Even by getting quite involved in the whole EU referendum thing I still gasp sometimes at the extraordinary hold this story and the myths associated with it have come to have. Indeed I am constantly surprised by how many people – especially those in elite positions in our society – do not just approve of these ideas but are wedded to them as a core part of their own personal identity, one which is utterly different to that of those they oversee from their exalted positions.
It is visceral and emotional and in some ways incoherent (which is the nature of attachment), but it is also indelibly attached to what it is not: the most important aspect of who I am is that I am not like them. As an identity relation, this doesn’t have to manifest itself as being better than them in an absolute sense, but it often does – and certainly does here. There is a potential challenge here for the arts as for politics and the other ‘top’ professions: to show they have something to offer to people they seem to have lost all existential contact with - and often hold in contempt as we have seen from the referendum and its aftermath. This is fundamentally problematic though, for a great many of them are deeply protective of and committed to their separateness and higher status, and of looking down on people.

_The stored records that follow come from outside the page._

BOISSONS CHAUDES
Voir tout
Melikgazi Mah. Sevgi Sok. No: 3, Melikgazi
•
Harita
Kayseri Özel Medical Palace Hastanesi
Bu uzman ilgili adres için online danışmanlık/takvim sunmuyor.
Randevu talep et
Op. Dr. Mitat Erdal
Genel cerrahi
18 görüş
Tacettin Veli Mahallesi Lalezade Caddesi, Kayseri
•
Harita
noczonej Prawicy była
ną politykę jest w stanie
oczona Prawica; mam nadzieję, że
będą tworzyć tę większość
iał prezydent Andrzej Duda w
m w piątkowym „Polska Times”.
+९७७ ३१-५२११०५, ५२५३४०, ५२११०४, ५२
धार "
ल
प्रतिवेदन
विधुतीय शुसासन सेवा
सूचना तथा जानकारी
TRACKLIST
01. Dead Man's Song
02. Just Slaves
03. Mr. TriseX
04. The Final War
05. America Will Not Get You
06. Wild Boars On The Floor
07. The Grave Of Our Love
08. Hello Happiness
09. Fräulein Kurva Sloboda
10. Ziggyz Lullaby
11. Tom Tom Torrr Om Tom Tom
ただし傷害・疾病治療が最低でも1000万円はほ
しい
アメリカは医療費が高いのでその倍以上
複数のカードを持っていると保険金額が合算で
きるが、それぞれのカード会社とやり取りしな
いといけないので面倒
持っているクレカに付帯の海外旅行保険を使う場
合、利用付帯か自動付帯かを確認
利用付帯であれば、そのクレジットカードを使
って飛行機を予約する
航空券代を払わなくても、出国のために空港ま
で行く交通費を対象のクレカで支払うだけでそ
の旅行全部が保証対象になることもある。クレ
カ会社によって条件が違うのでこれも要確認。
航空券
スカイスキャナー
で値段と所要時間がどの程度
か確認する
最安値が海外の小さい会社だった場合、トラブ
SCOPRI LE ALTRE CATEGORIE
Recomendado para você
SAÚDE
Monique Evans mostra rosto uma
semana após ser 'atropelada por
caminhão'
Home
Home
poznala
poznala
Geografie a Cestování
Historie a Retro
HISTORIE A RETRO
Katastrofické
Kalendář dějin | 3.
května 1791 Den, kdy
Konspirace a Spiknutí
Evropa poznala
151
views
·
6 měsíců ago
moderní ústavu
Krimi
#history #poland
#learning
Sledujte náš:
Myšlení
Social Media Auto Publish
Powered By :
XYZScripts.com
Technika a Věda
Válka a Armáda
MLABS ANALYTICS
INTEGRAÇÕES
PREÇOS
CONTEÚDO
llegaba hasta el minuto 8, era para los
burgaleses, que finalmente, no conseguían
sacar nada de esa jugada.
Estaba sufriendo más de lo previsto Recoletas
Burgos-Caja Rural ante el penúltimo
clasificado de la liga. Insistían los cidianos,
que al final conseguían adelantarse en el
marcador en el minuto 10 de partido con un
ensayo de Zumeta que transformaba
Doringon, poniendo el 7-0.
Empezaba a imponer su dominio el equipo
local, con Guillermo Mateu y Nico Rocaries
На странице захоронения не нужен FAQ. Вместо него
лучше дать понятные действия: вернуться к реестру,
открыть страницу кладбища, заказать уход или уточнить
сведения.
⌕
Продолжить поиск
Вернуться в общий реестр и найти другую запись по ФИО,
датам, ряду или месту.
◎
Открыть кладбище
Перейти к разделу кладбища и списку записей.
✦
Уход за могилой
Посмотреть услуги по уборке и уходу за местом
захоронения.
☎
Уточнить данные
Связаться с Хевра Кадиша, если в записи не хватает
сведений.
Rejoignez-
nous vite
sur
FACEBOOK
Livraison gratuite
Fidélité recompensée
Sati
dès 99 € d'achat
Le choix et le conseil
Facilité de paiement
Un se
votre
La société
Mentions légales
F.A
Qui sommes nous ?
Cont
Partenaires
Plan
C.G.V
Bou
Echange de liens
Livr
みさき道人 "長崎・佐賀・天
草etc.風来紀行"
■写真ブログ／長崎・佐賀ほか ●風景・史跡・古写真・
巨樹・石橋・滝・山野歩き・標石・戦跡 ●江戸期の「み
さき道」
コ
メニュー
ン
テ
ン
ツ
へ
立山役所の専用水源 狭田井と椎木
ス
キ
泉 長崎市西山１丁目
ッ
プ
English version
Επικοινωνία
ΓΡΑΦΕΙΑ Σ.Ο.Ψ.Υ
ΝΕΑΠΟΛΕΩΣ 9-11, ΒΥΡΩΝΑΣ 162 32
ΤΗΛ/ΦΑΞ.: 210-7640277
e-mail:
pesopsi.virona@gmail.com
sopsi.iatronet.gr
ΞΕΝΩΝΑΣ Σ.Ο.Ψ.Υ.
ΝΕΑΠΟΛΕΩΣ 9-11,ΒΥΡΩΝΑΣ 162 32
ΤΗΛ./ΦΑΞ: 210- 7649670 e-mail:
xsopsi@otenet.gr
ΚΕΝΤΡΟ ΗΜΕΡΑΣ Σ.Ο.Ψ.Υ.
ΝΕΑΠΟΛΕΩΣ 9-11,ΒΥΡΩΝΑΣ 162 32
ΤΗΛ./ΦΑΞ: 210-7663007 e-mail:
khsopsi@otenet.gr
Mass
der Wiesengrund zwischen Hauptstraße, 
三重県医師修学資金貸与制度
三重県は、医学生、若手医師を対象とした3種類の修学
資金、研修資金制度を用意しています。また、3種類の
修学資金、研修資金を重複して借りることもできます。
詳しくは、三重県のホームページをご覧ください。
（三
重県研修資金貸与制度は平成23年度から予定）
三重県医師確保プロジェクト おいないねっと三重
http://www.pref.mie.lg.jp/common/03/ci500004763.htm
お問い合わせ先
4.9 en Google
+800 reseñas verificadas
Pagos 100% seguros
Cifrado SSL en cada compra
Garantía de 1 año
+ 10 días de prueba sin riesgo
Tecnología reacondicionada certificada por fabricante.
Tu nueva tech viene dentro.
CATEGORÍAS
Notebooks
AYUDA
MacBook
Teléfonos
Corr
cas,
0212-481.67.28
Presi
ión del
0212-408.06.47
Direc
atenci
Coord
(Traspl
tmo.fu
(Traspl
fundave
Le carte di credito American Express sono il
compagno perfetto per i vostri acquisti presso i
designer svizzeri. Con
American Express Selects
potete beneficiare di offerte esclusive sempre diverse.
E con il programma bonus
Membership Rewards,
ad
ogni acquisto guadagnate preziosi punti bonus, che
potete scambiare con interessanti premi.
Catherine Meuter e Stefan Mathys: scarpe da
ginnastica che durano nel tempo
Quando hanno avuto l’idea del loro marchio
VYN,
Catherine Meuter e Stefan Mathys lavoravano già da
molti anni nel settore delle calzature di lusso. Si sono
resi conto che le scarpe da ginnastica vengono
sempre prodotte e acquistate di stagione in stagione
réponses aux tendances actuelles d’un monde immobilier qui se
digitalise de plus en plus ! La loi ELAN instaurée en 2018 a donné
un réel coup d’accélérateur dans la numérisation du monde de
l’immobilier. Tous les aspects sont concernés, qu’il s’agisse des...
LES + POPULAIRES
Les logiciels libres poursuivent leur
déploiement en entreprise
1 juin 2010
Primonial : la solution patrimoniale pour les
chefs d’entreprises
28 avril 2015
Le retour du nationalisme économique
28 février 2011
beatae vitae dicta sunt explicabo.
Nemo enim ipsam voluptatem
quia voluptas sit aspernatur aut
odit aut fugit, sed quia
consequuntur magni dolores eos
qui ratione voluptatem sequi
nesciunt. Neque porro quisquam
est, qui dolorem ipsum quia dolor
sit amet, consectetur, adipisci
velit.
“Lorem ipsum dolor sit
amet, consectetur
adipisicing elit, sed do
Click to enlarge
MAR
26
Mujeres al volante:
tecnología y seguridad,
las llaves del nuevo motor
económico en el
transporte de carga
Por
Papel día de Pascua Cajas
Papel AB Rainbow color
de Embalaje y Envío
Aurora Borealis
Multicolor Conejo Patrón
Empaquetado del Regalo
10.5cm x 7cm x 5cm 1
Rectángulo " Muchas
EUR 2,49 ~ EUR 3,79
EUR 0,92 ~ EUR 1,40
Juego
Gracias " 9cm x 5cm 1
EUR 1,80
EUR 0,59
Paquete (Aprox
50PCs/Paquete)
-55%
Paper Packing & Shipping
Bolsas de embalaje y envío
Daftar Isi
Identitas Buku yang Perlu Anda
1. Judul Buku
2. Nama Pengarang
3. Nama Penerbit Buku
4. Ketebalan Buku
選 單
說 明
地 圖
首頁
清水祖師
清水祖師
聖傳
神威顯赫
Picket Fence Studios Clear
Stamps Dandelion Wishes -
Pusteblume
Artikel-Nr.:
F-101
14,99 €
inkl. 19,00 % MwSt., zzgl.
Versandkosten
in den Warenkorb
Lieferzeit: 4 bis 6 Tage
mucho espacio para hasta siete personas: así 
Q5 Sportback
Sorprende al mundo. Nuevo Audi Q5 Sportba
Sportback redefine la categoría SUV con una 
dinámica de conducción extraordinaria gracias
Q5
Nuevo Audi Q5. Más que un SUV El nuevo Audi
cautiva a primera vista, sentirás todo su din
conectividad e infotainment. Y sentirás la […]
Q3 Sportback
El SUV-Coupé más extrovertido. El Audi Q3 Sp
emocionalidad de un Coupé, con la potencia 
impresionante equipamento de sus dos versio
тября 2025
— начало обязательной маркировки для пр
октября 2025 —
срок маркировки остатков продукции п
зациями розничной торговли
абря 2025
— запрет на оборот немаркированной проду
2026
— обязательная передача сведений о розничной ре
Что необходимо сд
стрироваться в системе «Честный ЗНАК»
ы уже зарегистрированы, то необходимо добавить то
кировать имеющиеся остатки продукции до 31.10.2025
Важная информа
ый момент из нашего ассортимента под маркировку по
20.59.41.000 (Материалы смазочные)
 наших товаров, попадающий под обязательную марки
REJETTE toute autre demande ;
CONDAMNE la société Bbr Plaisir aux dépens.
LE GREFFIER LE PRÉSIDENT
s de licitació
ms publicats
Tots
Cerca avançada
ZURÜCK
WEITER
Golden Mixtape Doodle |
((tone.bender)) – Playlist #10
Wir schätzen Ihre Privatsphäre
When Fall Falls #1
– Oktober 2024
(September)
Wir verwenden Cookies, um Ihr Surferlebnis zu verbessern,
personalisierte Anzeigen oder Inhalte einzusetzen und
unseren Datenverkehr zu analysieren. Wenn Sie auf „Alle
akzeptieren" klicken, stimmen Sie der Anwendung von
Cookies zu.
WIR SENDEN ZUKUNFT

Thinking of classical music as I do (which is why I was listening to the programme) I couldn’t help associating all this with the modernist music movement. Modernism – especially in its atonal form - often seeks to intellectualise music, to take it beyond tunefulness to a place where it can be judged as other intellectual works are: through the use of concepts, thoughts, brain-power – thereby putting it beyond the reach of those who like music more for its musical qualities and placing its adherents on a pedestal with intellectual, ideological backing to justify it.
To me, one piece of contemporary musical modernism generally sounds pretty much the same as another (generally, awful), whoever produced it and wherever whoever produced it came from. It seems to be part of the same general movement as the wish to disappear into Europe: a process of assimilating and integrating, of losing the connection between ourselves as distinctive beings and the place where we come from: the push of globalisation in other words.
To my mind at least, great works of art are more likely to come from rebelling against this drive than going along with it. In that light, Brexit might itself appear like an artistic statement: one of rebellion and reaction against the people who direct our culture, who tell us what to do and what we should like; an assertion of individuality and distinctiveness. Maybe our Establishments are right to feel threatened by it?